[Plain-text document sources]
......

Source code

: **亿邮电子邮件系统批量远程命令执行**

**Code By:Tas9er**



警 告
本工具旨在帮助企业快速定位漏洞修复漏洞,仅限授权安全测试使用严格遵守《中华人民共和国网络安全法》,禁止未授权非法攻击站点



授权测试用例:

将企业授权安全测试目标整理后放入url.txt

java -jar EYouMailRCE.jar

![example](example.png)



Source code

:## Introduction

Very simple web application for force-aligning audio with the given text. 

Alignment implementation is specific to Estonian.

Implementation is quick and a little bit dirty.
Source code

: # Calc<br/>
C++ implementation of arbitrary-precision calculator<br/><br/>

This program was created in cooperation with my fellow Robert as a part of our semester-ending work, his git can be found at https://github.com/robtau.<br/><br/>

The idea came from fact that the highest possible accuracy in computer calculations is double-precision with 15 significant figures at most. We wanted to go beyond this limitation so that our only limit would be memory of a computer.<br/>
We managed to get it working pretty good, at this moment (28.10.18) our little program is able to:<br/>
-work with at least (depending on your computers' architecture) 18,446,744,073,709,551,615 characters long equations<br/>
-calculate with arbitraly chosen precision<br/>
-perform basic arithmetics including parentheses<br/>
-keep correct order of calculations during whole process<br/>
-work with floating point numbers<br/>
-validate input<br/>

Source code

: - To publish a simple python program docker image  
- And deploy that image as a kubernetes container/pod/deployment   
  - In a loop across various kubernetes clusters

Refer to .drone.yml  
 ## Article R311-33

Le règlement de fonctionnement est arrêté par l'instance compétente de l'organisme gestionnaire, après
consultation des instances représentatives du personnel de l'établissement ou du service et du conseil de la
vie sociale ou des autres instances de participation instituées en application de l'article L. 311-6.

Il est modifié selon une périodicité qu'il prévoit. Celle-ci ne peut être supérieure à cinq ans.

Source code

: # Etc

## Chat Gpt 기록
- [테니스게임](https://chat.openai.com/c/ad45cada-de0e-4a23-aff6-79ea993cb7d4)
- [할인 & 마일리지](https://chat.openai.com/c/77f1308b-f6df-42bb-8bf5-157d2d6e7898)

......

— WHAT TO PRODUCE —
Each record should be repeated in full, exactly as it is written.

— YOUR RESPONSE —
Source code

: **亿邮电子邮件系统批量远程命令执行**

**Code By:Tas9er**



警 告
本工具旨在帮助企业快速定位漏洞修复漏洞,仅限授权安全测试使用严格遵守《中华人民共和国网络安全法》,禁止未授权非法攻击站点



授权测试用例:

将企业授权安全测试目标整理后放入url.txt

java -jar EYouMailRCE.jar

![example](example.png)



Source code

:## Introduction

Very simple web application for force-aligning audio with the given text. 

Alignment implementation is specific to Estonian.

Implementation is quick and a little bit dirty.
Source code

: # Calc<br/>
C++ implementation of arbitrary-precision calculator<br/><br/>

This program was created in cooperation with my fellow Robert as a part of our semester-ending work, his git can be found at https://github.com/robtau.<br/><br/>

The idea came from fact that the highest possible accuracy in computer calculations is double-precision with 15 significant figures at most. We wanted to go beyond this limitation so that our only limit would be memory of a computer.<br/>
We managed to get it working pretty good, at this moment (28.10.18) our little program is able to:<br/>
-work with at least (depending on your computers' architecture) 18,446,744,073,709,551,615 characters long equations<br/>
-calculate with arbitraly chosen precision<br/>
-perform basic arithmetics including parentheses<br/>
-keep correct order of calculations during whole process<br/>
-work with floating point numbers<br/>
-validate input<br/>

Source code

: - To publish a simple python program docker image  
- And deploy that image as a kubernetes container/pod/deployment   
  - In a loop across various kubernetes clusters

Refer to .drone.yml  
 ## Article R311-33

Le règlement de fonctionnement est arrêté par l'instance compétente de l'organisme gestionnaire, après
consultation des instances représentatives du personnel de l'établissement ou du service et du conseil de la
vie sociale ou des autres instances de participation instituées en application de l'article L. 311-6.

Il est modifié selon une périodicité qu'il prévoit. Celle-ci ne peut être supérieure à cinq ans.

Source code

: # Etc

## Chat Gpt 기록
- [테니스게임](https://chat.openai.com/c/ad45cada-de0e-4a23-aff6-79ea993cb7d4)
- [할인 & 마일리지](https://chat.openai.com/c/77f1308b-f6df-42bb-8bf5-157d2d6e7898)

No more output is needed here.